Other courts have continued to follow the settled law of this Circuit, holding claims under § 10(b) and Rule 10b-5 not arbitrable. E.g., Leone v. Advest, Inc., 624 F.Supp. 297 (S.D.N.Y. 1985); Weizman v. Adornato, 84 Civ. 3603 (E.D.N.Y. April 25, 1985).
. Appellants suggest that the district court's denial of arbitration of the RICO claim was not an appealable interlocutory order under 28 U.S.C. § 1292(a) (1982). We disagree. See Ettelson v. Metropolitan Life Insurance Co., 317 U.S. 188, 191 (1942); Enelow v. New York Life Insurance Co., 293 U.S. 379, 383 (1935); Poriss v. Aacon Auto Transport, Inc., 685 F.2d 56, 59-60 (2 Cir.1982).

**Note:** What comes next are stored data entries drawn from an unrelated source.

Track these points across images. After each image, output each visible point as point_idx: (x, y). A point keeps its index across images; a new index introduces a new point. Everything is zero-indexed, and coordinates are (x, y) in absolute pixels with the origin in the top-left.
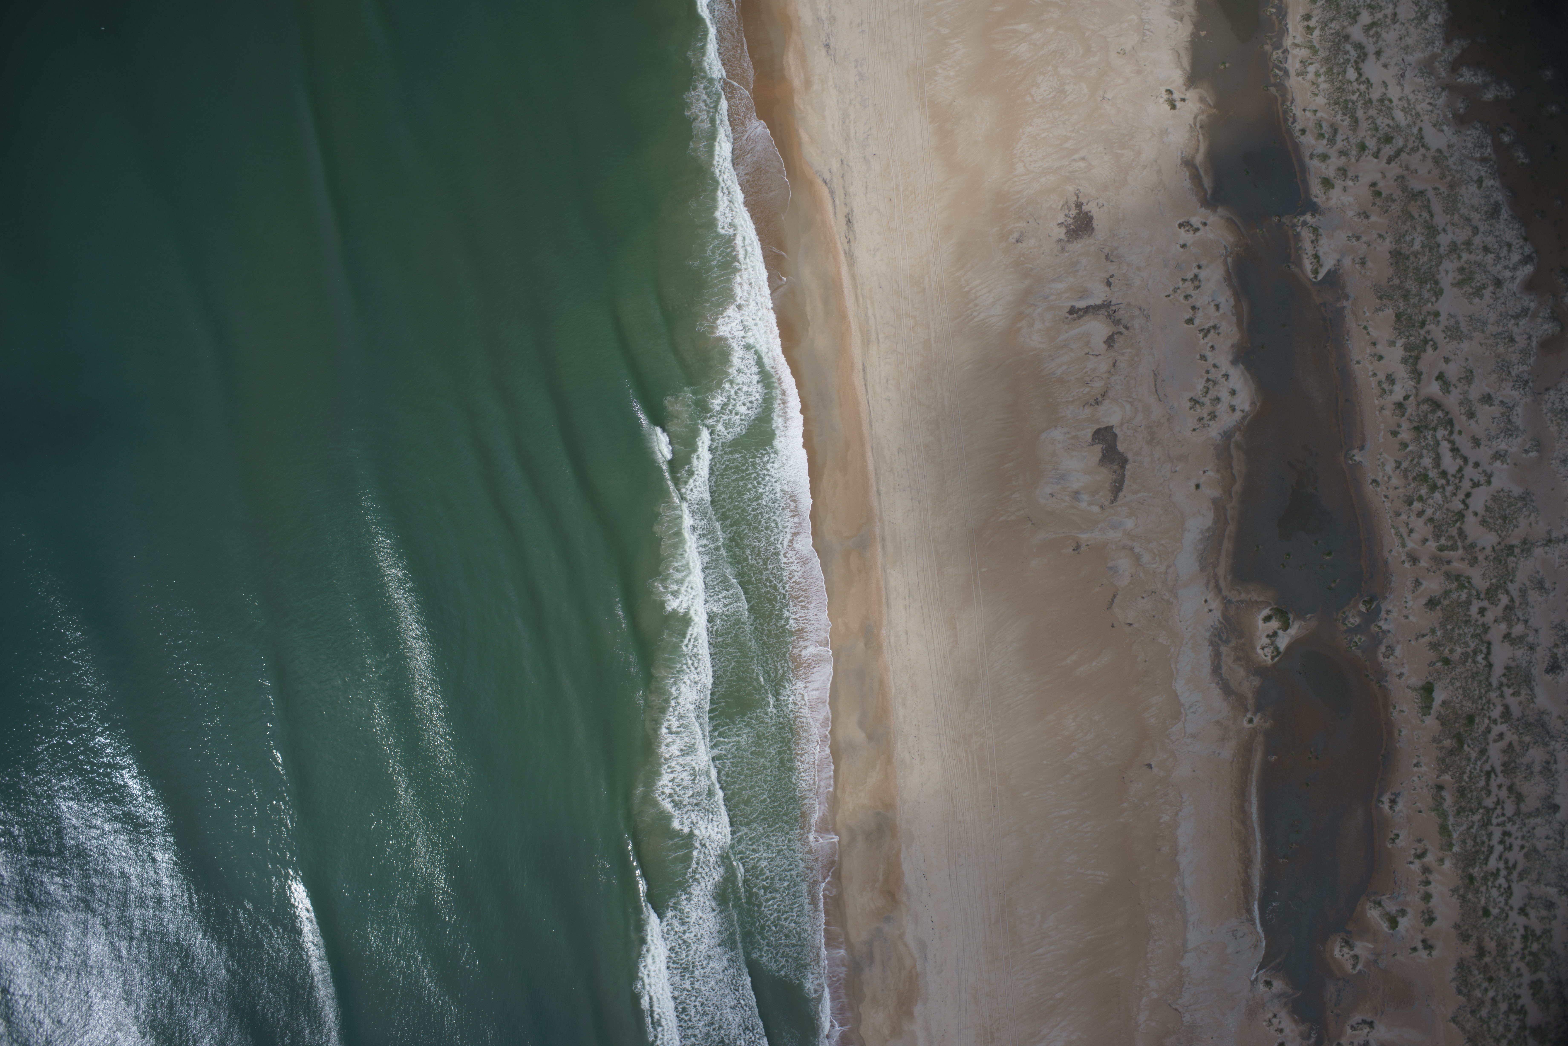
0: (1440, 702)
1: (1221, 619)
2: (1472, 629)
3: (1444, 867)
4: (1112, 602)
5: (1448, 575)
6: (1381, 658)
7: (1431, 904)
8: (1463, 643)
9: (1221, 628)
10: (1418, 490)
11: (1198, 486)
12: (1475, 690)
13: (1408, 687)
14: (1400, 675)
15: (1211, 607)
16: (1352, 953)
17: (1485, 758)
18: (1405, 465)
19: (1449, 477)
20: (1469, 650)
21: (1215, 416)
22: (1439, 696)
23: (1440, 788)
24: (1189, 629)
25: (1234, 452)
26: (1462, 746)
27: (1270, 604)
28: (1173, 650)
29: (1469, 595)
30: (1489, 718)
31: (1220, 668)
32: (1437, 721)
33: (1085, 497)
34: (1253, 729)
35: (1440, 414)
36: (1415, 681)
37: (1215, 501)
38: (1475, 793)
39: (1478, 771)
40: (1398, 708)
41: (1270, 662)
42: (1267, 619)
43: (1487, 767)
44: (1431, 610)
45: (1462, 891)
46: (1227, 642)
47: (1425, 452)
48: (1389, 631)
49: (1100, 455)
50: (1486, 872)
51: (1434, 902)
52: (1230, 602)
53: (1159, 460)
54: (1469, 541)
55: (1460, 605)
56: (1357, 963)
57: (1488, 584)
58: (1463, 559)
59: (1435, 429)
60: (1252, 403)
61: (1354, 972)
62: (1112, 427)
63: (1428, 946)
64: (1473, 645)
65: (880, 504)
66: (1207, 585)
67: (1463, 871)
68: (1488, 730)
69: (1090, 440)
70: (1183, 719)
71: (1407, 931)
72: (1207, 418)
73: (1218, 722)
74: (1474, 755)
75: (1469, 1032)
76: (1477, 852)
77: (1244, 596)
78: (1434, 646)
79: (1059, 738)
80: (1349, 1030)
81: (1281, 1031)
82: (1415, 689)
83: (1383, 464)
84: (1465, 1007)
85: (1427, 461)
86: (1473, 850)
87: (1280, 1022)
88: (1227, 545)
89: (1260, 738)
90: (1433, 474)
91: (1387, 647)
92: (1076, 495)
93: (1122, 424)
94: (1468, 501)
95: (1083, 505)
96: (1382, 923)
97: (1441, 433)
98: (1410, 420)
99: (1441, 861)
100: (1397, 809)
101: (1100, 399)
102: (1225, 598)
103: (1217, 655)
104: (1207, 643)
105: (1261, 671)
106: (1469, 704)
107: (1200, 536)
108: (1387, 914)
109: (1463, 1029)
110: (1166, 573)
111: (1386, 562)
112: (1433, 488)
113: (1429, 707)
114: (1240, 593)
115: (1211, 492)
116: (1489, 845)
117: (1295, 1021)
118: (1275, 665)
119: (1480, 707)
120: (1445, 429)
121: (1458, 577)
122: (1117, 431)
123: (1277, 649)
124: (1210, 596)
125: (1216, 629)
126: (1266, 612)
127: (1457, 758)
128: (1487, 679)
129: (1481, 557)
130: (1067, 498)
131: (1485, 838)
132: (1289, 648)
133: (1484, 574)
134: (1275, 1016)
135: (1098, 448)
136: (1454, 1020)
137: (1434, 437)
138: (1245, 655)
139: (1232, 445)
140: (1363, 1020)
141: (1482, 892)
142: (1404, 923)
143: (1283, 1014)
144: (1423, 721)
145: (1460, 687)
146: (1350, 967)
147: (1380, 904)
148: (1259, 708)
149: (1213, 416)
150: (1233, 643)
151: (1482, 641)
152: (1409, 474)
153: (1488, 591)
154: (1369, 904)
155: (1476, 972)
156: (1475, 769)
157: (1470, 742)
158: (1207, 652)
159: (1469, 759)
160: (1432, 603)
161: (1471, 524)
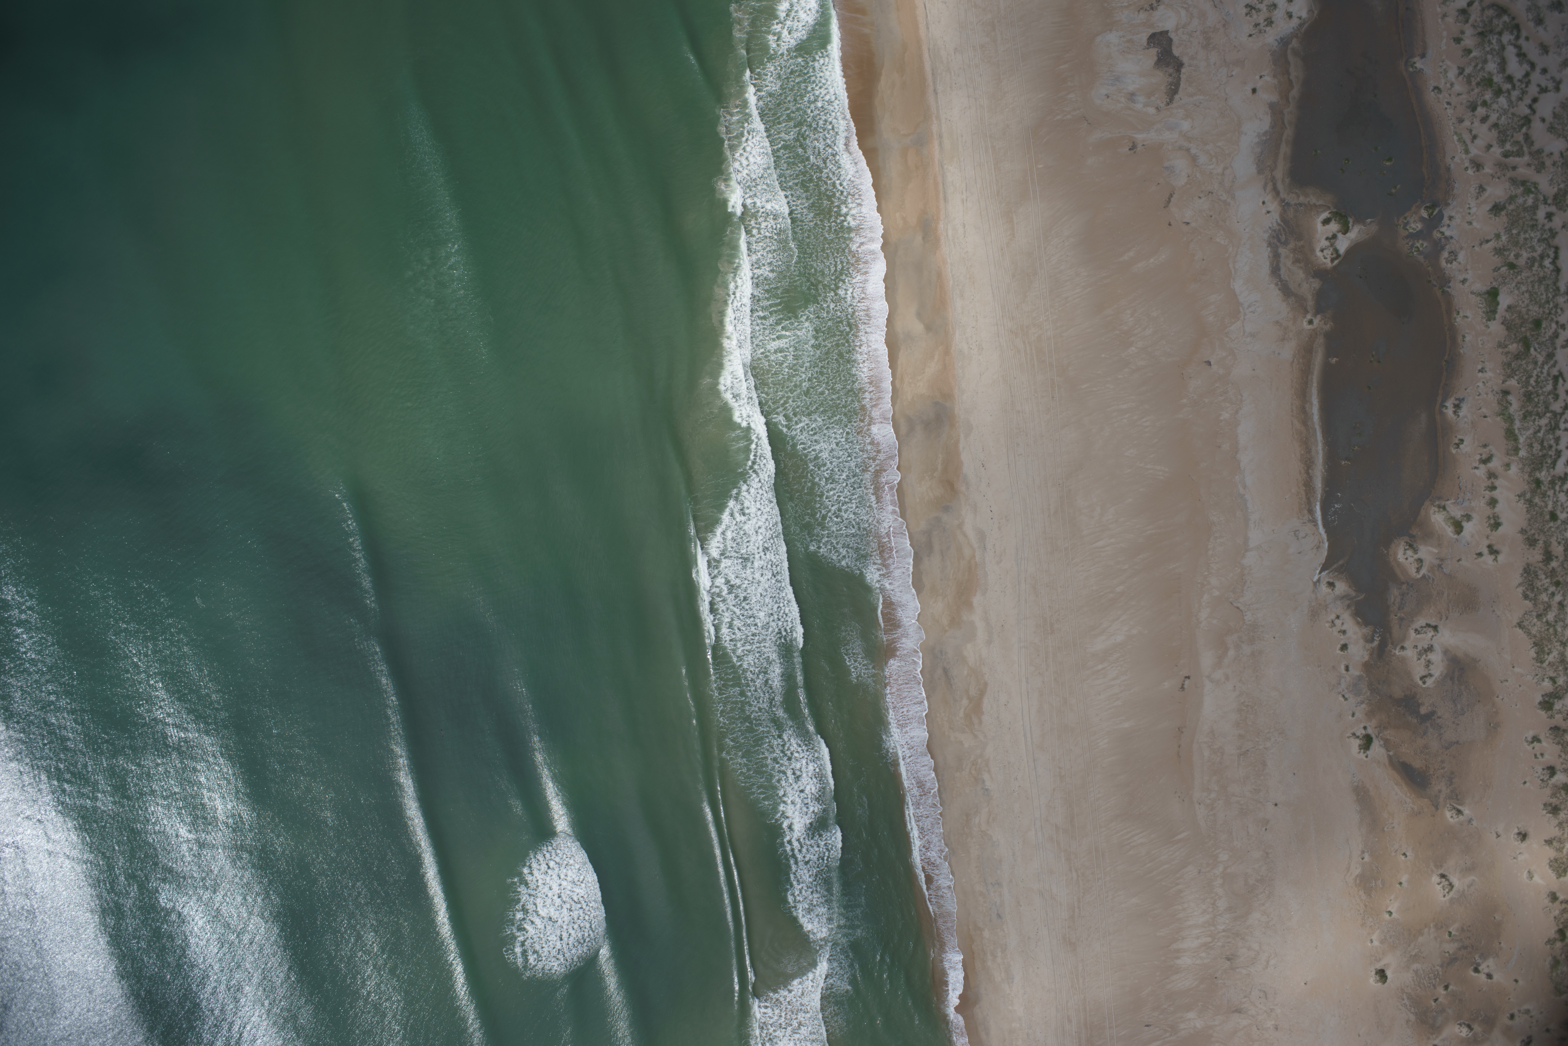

. Appellants challenge the arbitrability of their claims against Shearson on numerous grounds. In view of our rulings on the securities and RICO claims, these arguments are not relevant to the litigation of the disputes under federal law but they do require brief examination since, generally, state law claims for fraud and breach of fiduciary duties are arbitrable if there is a valid arbitration clause. In the instant case, the district court found that the elements for compelling arbitration were present, i.e., an agreement to arbitrate, arbitrable claims, and the absence of a waiver. We find no reason to disturb the district court’s threshold determination that an enforceable arbitration clause was in effect. While we hold the federal claims here are not within the scope of the arbitration clause, we also hold that the court correctly compelled arbitration of the state law claims for fraud and breach of fiduciary duties.
. Of course, if appellants, upon remand of this case to the district court, should withdraw their pendent state law claims, that would result in no claims left to be arbitrated. All remaining claims would be litigated in the federal court. And bifurcated proceedings would be avoided. See AFP Imaging Corp. v. Ross, supra, 780 F.2d at 205.
. Though the applicability of Wilko v. Swan, supra, to issues arising under § 10(b) and Rule 10b-5 of the Securities Exchange Act of 1934 is settled in this Circuit, it would nonetheless have been helpful if the Securities and Exchange Commission had volunteered an amicus brief to inform us of its views. Without any request, the Commission rendered substantial help with respect to corresponding questions under , the Securities Act of 1933 in Wilko v. Swan, supra —both in this Court, 201 F.2d at 440, 441-42, 445, and in the Supreme Court, 346 U.S. at 427, 428, 440.